Some thought that the referee showed commendable common sense, but I take the view that any official demonstrating reluctance to apply the laws of the game and who enters into a cosy conspiracy with the managers and players does the game and his lesser colleagues a disservice.
Kaye should not be made a martyr by the FA because he will not have been the first culprit, if the case is proven, merely the first where action is taken after many years of managers wanting an anything-goes tolerance in friendlies, particularly pre-season.
The root cause of the wholesale substitutions and the casual disdain for the captain's armband by Sven Goran Eriksson's England can be traced back to this mentality, too. Had Viduka been sent off by Kaye, he would have received an automatic three-match suspension for violent conduct and been unavailable for selection by his manager, Peter Reid, for Leeds's opening three matches of the Premiership season.

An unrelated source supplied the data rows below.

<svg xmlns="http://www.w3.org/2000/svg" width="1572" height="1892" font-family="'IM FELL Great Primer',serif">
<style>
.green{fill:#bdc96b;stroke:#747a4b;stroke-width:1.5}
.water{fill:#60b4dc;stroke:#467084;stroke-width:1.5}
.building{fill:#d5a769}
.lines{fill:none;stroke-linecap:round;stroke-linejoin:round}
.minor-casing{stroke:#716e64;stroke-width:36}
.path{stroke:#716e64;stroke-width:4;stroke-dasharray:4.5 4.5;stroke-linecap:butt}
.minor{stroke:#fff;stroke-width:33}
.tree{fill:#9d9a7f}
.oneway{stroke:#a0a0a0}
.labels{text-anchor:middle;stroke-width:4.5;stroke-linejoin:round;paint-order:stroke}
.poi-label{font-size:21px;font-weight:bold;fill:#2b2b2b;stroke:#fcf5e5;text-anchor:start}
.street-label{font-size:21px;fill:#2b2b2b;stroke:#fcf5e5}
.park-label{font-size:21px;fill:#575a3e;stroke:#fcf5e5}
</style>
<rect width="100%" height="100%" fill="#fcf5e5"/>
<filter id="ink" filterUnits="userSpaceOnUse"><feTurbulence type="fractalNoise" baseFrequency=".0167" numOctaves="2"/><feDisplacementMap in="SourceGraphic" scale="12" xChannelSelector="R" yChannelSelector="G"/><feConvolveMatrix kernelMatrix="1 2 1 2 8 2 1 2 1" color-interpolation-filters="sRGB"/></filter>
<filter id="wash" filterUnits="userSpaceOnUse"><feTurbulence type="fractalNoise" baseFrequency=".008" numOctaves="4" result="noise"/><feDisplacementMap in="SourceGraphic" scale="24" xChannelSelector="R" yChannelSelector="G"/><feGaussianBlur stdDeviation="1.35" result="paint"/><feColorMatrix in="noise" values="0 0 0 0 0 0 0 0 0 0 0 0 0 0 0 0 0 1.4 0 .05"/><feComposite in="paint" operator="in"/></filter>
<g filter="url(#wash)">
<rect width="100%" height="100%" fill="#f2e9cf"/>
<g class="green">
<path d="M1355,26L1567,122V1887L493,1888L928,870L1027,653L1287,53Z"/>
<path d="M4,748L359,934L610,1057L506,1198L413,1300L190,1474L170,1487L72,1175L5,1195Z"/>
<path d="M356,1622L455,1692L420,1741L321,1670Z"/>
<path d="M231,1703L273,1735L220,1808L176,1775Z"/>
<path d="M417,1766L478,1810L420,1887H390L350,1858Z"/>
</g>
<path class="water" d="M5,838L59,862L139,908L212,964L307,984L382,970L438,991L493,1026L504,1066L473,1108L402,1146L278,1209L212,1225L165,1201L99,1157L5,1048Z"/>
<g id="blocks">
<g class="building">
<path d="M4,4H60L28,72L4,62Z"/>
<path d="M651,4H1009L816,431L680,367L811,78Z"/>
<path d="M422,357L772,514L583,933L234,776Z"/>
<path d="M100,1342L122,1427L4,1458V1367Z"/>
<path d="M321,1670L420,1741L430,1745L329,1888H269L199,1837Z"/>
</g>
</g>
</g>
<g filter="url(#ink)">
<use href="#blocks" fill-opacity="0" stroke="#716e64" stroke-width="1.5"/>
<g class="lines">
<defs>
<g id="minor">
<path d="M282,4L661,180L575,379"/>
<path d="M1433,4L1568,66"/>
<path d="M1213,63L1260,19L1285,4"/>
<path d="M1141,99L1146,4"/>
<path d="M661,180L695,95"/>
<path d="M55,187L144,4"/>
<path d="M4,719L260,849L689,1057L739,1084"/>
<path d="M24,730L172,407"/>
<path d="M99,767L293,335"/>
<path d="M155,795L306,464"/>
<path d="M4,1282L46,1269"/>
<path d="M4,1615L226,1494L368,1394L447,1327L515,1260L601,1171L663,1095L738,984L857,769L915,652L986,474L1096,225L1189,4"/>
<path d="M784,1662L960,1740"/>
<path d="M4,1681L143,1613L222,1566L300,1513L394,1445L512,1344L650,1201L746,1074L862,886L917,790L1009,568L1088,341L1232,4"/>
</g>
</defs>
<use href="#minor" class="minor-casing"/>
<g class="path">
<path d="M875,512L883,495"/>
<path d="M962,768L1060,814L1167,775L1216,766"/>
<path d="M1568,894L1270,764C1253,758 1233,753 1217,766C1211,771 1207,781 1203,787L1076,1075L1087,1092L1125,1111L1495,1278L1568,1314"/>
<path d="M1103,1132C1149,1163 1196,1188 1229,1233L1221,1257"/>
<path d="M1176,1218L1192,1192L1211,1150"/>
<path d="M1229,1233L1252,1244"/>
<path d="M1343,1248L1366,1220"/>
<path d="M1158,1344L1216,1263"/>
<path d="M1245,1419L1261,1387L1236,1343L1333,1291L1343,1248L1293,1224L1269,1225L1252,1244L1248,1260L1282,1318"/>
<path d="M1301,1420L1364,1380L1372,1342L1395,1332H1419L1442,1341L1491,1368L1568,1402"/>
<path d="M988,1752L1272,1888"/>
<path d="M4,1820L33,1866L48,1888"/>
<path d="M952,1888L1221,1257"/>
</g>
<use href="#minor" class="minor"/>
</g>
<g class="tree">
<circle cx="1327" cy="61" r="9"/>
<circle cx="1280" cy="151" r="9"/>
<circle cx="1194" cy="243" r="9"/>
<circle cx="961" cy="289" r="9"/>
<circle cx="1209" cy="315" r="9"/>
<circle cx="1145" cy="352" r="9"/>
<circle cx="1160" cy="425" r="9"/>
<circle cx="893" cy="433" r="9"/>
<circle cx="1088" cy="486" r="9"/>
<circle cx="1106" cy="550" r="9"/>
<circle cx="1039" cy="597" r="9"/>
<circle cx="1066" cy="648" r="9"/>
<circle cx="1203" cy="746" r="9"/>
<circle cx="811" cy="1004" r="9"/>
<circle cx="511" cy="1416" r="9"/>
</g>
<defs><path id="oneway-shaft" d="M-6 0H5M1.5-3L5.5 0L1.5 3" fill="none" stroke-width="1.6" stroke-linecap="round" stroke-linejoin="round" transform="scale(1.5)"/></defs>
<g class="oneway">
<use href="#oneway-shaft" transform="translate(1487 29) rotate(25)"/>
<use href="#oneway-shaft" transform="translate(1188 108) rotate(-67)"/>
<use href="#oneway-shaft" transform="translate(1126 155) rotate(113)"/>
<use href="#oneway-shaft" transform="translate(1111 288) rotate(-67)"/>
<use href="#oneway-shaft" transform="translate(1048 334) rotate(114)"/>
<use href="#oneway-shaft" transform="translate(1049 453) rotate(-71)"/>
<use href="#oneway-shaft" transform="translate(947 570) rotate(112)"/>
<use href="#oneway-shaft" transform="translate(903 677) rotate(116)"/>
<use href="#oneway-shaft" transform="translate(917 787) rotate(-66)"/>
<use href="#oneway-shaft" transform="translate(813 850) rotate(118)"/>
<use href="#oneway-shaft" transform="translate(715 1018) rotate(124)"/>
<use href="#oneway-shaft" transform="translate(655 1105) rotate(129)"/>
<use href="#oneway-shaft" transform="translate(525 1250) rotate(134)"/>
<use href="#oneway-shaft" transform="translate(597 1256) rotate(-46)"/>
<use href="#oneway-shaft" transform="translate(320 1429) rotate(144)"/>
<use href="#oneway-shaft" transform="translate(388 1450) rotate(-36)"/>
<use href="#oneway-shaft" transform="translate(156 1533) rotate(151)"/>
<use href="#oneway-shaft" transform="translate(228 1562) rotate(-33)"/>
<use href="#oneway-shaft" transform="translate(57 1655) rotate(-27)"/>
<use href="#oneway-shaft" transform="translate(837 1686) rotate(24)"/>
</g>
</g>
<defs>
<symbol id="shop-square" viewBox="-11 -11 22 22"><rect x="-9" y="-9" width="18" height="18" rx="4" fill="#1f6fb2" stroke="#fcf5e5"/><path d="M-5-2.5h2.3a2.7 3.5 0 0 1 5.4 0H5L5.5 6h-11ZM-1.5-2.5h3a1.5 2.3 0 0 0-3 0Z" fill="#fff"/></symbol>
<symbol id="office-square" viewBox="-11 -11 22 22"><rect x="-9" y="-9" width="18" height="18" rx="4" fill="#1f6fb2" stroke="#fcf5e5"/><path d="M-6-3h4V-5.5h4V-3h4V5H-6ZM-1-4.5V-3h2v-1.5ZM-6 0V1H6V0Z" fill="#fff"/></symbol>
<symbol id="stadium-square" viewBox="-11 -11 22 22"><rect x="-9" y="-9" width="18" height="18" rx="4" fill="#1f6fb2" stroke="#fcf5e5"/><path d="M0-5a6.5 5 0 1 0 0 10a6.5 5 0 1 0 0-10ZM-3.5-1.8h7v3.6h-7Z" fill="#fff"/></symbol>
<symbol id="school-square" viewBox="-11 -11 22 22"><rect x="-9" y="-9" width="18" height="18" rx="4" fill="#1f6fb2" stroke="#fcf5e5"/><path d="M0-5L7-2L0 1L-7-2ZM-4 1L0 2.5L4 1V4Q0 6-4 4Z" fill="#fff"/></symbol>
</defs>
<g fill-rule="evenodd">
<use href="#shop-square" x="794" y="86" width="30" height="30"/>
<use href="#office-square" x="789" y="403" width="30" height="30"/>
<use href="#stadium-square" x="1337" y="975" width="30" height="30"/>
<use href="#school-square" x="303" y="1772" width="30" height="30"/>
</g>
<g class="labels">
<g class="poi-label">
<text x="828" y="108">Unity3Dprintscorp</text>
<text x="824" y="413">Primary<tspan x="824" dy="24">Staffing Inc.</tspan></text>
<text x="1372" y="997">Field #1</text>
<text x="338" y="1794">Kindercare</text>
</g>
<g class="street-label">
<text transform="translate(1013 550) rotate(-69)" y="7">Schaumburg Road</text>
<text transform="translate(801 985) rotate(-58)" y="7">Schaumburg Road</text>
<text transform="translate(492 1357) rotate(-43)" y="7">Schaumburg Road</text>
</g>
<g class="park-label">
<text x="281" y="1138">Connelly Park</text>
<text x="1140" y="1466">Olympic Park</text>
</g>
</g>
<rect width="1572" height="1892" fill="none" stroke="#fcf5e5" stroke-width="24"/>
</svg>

One Select Group referee expressed reservations to me the other day about the way they have been told by the Premier League's head of referees, Philip Don, to maintain strict control by using yellow cards if necessary. Presumably, now he himself is established on the élite list, he would prefer to rely on his personality and man-management. By and large, however, the cautionable offences are mandatory and if an aspiring referee on the parks has to show the yellow card to a player who gives him a mouthful, why shouldn't those who appear on our television screens?

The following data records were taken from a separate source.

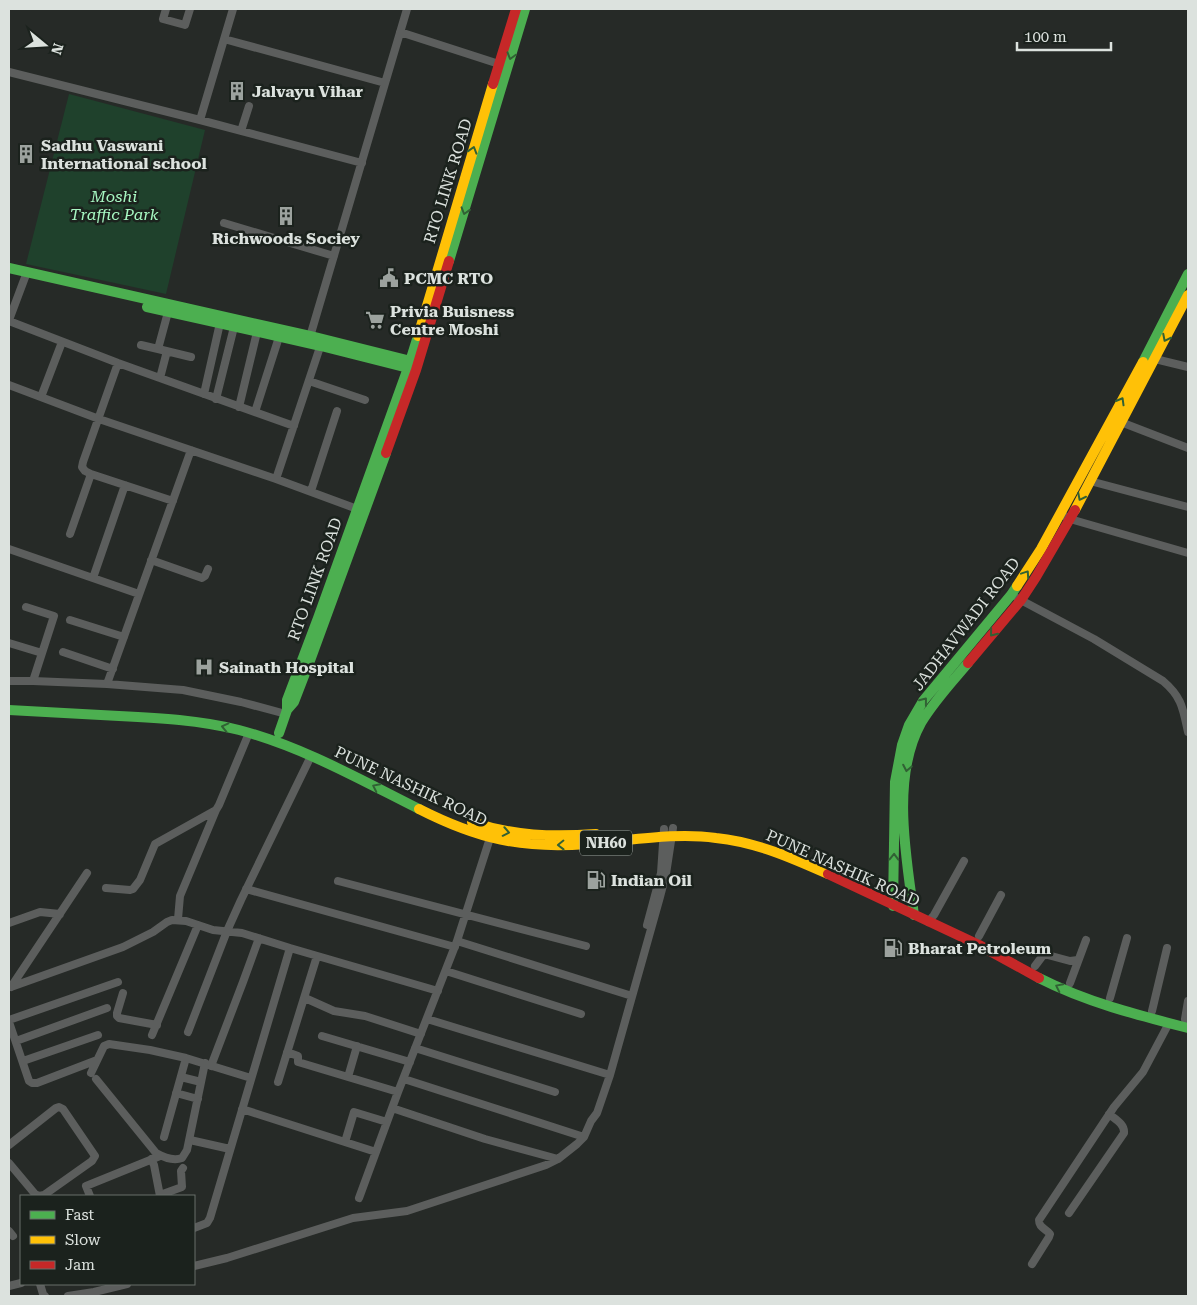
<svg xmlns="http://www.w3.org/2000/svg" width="1197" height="1305" font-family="'Roboto Serif',serif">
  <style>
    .green { fill: #1f412c }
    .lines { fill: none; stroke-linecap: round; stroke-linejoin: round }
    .street { stroke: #5c5e5d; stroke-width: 8 }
    .fast { stroke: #4caf50; stroke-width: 10 }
    .slow { stroke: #ffc107; stroke-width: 10 }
    .jam { stroke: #c62828; stroke-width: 10 }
    .oneway { stroke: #316134 }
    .labels { text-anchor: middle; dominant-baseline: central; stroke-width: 5; stroke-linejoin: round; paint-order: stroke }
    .shield { fill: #1b221d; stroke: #a2a8a4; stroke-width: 1 }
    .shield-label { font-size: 15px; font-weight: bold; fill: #dce2de }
    .poi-label { font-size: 16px; font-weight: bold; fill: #dce2de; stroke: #1b221d; text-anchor: start }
    .street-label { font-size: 16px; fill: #dce2de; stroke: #1b221d }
    .park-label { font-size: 16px; font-style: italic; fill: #a7f7c2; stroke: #1b221d }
  </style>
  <rect width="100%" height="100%" fill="#262a27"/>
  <!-- green -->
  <path class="green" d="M 69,94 L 205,130 L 166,294 L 26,264 Z"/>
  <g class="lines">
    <!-- street -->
    <path class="street" d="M 166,9 L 163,19 L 185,25 L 190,9
      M 400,32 L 499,64
      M 224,39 L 385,83
      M 9,72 L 200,120 L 362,163
      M 200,120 L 233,9
      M 241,131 L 249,106
      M 224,223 L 334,256
      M 168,312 L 158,349 L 191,357
      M 9,320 L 27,272
      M 9,321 L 118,363 L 294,426
      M 309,340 L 407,9
      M 141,345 L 158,349
      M 1155,359 L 1188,367
      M 118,363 L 83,462 L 82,467 L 85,471 L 91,474 L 173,501
      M 160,378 L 167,351
      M 309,381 L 365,400
      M 9,385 L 99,419 L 276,479 L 360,510
      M 204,394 L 220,323
      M 41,397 L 62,342
      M 216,399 L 234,327
      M 239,407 L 257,332
      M 255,412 L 279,337
      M 1118,421 L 1188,448
      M 276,479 L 322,341
      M 1090,481 L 1188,507
      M 311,491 L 337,411
      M 1061,514 L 1070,519 L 1188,553
      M 70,534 L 91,474
      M 9,549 L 139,594
      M 151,560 L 202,578 L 205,576 L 208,569
      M 93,578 L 125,485
      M 1017,598 L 1094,639 L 1163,681 C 1182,697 1183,709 1188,732
      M 26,607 L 54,616 L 33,681
      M 70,620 L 124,637
      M 9,643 L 42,653
      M 63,652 L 113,669
      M 9,681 L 33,681 L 107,684 L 183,690 L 241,702 L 286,714
      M 107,684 L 191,450
      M 338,881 L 586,946
      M 106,888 L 130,890 L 133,889 L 140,880 L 155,844 L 216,810 L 219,805 L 249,733
      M 246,889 L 455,947
      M 178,919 L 180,896 L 216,810
      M 928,922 L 934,915 L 964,861
      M 9,923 L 40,912 L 60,914
      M 647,925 L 661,873 L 664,829
      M 979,936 L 1001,895
      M 457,941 L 632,996
      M 290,948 L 438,991
      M 1035,966 L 1044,954 L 1070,961 L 1078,960
      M 446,971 L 581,1014
      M 1070,983 L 1086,940
      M 11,987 L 123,947 L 153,932 L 167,922 L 172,920 L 186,921 L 213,930 L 242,933 L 290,948 L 210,1218 L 207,1223 L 194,1228
      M 11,987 L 87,873
      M 123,993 L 117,1013 L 117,1016 L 119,1018 L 157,1025
      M 305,998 L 334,1011 L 365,1016 L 421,1034
      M 1110,998 L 1127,938
      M 1152,1011 L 1167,948
      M 427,1019 L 610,1075
      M 1185,1019 L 1188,1001
      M 9,1020 L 118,982
      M 9,1022 L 29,1081 L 32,1083 L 37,1083 L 97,1060
      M 188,1032 L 227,931 L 241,900 L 311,756
      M 152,1035 L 198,925
      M 322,1036 L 410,1062
      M 16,1041 L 107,1008
      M 415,1048 L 555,1092
      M 287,1052 L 298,1056 L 298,1062 L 398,1092
      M 23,1061 L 98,1035
      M 211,1066 L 243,982 L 259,938
      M 91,1073 L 104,1046 L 109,1044 L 150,1050 L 186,1058 L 251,1078
      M 181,1077 L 201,1082
      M 348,1077 L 357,1046
      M 96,1079 L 156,1153 C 163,1157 174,1161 182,1158 L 187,1150 L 205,1063
      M 404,1079 L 584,1137
      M 278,1082 L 317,956
      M 176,1093 L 198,1099
      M 392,1108 L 485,1139 L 558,1159
      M 242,1109 L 376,1152
      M 164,1137 L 186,1058
      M 190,1140 L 230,1149
      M 345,1142 L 354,1112 L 387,1122
      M 9,1145 L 56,1108 L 59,1107 L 63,1109 L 95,1156 L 92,1161 L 44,1195 L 39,1196 L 35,1194 L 9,1163
      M 151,1159 L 154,1165 L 160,1196
      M 160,1195 L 182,1187 L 181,1171 L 183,1168
      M 90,1196 L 86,1186 L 160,1156
      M 359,1198 L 398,1092 L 457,941 L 490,838
      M 1069,1213 L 1124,1133 C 1125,1124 1115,1119 1109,1114
      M 9,1231 L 13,1236
      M 1032,1264 L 1049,1237 L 1050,1234 C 1045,1228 1039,1228 1039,1220 L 1114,1107 L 1143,1072 L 1169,1023
      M 194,1266 L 227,1258 L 353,1218 L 407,1211 L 546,1165 L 558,1159 L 577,1144 L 584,1137 L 591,1121 L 597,1113 L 610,1075 L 660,897 L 666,874 L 673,828
      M 40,1284 L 43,1294 L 45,1296
      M 9,1286 L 21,1283
      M 68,1296 L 94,1292 L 127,1284"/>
    <!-- fast -->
    <path class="fast" d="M 449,261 L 525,9
      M 9,268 L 310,336 L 415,362
      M 147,307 L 321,346 L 412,369
      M 1143,362 L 1188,274
      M 9,710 C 46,712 82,714 119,716 C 160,718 199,720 239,730 C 303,747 361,780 419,809
      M 287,710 L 294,702 L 311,658 L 386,453
      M 279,733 L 287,710 L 287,700 L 318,618 L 408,368 L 418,336
      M 893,906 L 895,782 L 902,745 L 909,725 L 923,701 L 1011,595 L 1017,586
      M 914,915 C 906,856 891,777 921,723 C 934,701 952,682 968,663
      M 1039,978 C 1086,1002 1137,1015 1188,1028"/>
    <!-- slow -->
    <path class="slow" d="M 418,336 L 493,84
      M 1075,510 L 1188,295
      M 1017,586 L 1041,549 L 1143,362
      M 419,809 C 478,839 522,849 587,844 C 630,841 674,832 716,838 C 756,842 792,858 828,874
      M 472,822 C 513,836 553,837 596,834"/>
    <!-- jam -->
    <path class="jam" d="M 493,84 L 516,9
      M 386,453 L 416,370 L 449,261
      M 968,663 L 1021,600 L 1036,577 L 1075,510
      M 828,874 L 979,945 L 1039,978"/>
  </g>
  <!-- one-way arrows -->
  <defs><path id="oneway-chevron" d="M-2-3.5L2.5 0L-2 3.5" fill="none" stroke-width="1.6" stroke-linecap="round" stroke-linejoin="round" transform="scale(1.25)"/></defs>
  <g class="oneway">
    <use href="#oneway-chevron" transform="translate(511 56) rotate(106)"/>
    <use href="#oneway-chevron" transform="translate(473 150) rotate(-73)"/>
    <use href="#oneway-chevron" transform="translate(465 211) rotate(107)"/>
    <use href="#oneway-chevron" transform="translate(1166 338) rotate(117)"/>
    <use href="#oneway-chevron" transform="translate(1121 401) rotate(-60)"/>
    <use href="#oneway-chevron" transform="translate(1081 497) rotate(117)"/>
    <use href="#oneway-chevron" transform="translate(1026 574) rotate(-56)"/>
    <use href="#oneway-chevron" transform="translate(993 633) rotate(129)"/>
    <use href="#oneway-chevron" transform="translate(924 701) rotate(-52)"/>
    <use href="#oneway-chevron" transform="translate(225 727) rotate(-167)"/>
    <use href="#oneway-chevron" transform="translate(907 768) rotate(101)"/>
    <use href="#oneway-chevron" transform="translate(376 787) rotate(-154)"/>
    <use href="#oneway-chevron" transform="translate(506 832) rotate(11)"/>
    <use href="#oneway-chevron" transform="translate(561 845) rotate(179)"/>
    <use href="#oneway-chevron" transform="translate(894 857) rotate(-89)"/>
    <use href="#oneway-chevron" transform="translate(1059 987) rotate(-154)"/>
  </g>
  <!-- icons -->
  <defs>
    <g id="building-bare" transform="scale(1.5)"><path d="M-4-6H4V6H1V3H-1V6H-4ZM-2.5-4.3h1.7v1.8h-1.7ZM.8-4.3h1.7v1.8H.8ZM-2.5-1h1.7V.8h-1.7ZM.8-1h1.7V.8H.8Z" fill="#9ca29e" stroke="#1b221d" stroke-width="2.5" paint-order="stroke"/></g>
    <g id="civic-bare" transform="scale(1.5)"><path d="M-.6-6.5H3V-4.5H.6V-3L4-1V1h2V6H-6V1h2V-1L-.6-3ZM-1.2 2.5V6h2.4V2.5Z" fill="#9ca29e" stroke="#1b221d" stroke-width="2.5" paint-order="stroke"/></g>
    <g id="supermarket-bare" transform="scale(1.5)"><path d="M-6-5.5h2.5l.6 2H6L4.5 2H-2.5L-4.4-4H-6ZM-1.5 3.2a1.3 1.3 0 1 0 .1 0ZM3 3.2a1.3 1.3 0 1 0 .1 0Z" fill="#9ca29e" stroke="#1b221d" stroke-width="2.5" paint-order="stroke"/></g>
    <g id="hospital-bare" transform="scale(1.5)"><path d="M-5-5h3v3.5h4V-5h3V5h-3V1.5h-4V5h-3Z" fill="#9ca29e" stroke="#1b221d" stroke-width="2.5" paint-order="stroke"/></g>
    <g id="fuel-bare" transform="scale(1.5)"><path d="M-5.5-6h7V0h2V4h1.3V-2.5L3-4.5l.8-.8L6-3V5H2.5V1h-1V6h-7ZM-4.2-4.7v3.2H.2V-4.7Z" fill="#9ca29e" stroke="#1b221d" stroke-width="2.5" paint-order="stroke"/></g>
  </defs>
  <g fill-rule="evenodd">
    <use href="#building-bare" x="237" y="91"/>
    <use href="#building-bare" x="26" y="154"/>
    <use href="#building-bare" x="286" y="216"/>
    <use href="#civic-bare" x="389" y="278"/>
    <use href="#supermarket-bare" x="375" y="320"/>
    <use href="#hospital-bare" x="204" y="667"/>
    <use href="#fuel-bare" x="596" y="880"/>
    <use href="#fuel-bare" x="893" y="948"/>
  </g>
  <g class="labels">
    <!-- shield labels -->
    <rect class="shield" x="580" y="830.5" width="52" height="25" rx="4"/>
    <g class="shield-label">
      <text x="606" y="843">NH60</text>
    </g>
    <!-- poi labels -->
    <g class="poi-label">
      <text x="252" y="91">Jalvayu Vihar</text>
      <text x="41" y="145">Sadhu Vaswani<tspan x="41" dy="18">International school</tspan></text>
      <text x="286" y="238" text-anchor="middle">Richwoods Sociey</text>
      <text x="404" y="278">PCMC RTO</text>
      <text x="390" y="311">Privia Buisness<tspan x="390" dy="18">Centre Moshi</tspan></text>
      <text x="219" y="667">Sainath Hospital</text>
      <text x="611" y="880">Indian Oil</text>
      <text x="908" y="948">Bharat Petroleum</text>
    </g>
    <!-- street labels -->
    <g class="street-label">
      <text transform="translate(448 181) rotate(-73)">RTO LINK ROAD</text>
      <text transform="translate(315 579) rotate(-70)">RTO LINK ROAD</text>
      <text transform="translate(966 624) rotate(-52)">JADHAVWADI ROAD</text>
      <text transform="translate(411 786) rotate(25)">PUNE NASHIK ROAD</text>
      <text transform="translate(843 868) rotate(24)">PUNE NASHIK ROAD</text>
    </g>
    <!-- park labels -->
    <g class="park-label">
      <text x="114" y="196">Moshi<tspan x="114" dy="18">Traffic Park</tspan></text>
    </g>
  </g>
  <!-- border -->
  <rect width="1197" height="1305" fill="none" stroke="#dce2de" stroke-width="20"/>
  <!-- legend -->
  <rect x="20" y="1195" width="175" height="90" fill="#1b221d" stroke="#686f6a"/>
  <rect x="30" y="1211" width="25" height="8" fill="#4caf50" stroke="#686f6a"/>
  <text x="65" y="1220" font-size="15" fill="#dce2de">Fast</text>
  <rect x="30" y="1236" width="25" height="8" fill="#ffc107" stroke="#686f6a"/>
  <text x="65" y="1245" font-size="15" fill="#dce2de">Slow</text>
  <rect x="30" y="1261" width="25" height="8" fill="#c62828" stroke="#686f6a"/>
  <text x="65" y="1270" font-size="15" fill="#dce2de">Jam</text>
  <!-- north arrow -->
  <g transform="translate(45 45) rotate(108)" stroke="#1b221d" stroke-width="4" paint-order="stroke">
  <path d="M0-4L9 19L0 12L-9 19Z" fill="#dce2de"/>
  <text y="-8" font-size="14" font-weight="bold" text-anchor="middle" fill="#dce2de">N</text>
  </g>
  <!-- scale -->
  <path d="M1017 42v8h94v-8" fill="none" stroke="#dce2de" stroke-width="2.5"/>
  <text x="1024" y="42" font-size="15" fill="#dce2de" stroke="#1b221d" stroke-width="4" paint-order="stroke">100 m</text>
</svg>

Referees can court short-term popularity by adopting a man-of-the-people common sense, but it comes at the expense of consistency and the game itself.
Where Don is undoubtedly correct is in insisting that at long last referees get the easiest law in the book right: taking a penalty kick. There are two things to monitor and two officials to carry out the task. The players, with the obvious exception of the taker and the goalkeeper, have to remain outside the penalty area and the goalkeeper must not come forward off his line.
I can count on the fingers of one hand the number of penalties I have seen taken correctly since the law was changed to allow the goalkeeper to move along the line 10 years ago.
Milan were helped to the Champions' League title by an outrageous piece of cheating by their goalkeeper, Nelson Dida. In the penalty shoot-out at the conclusion of the final against Juventus, Dida was almost on top of Paolo Montero when the Uruguayan defender took his kick and was thus able to block it more easily than had the officials not allowed him to break the law by narrowing the angle.
The Premier League's directive for the new season includes an instruction that the penalty kick law must be properly applied. If a goalkeeper saves a penalty by moving off his line, the kick must be re-taken.
Turning to off-field matters, it was interesting to note that reports of increased financial prudence by clubs and general tightening of belts in the harsh football economy (one area of west London excepted) followed closely upon the appointment by the FA of Kate Barker, a member of the Bank of England Monetary Policy Committee, to head a new finance advisory committee.
The committee, to comprise representatives of the FA, the Premier League, the Football League, the county associations and possibly independent nominees of Barker herself, will have no investigative powers, which will remain with the FA's compliance unit, but will seek to prevent clubs getting into financial difficulties, and consider best practice and issues relating to the financial governance of the game.
It may be asked to examine the thorny topic of whether directors and owners should be subject to the "fit and proper persons" criterion. The committee's remit has been described by the FA as "broad brush".
Barker, a Stoke City supporter, will bring a considerable degree of brainpower to the corridors of power. Anyone capable of delivering a 20-page address to the Manchester Statistical Society on the perils of inflation, and conducting a review of issues affecting housing supply for Chancellor Gordon Brown, is no doubt capable of framing some recommendations which will improve football's finances.
She will be able to bring to bear her experience on the Monetary Policy Committee, whose task is to recommend UK interest rate changes, and as a member of the Independent Football Commission. In business, she believes in self-regulation.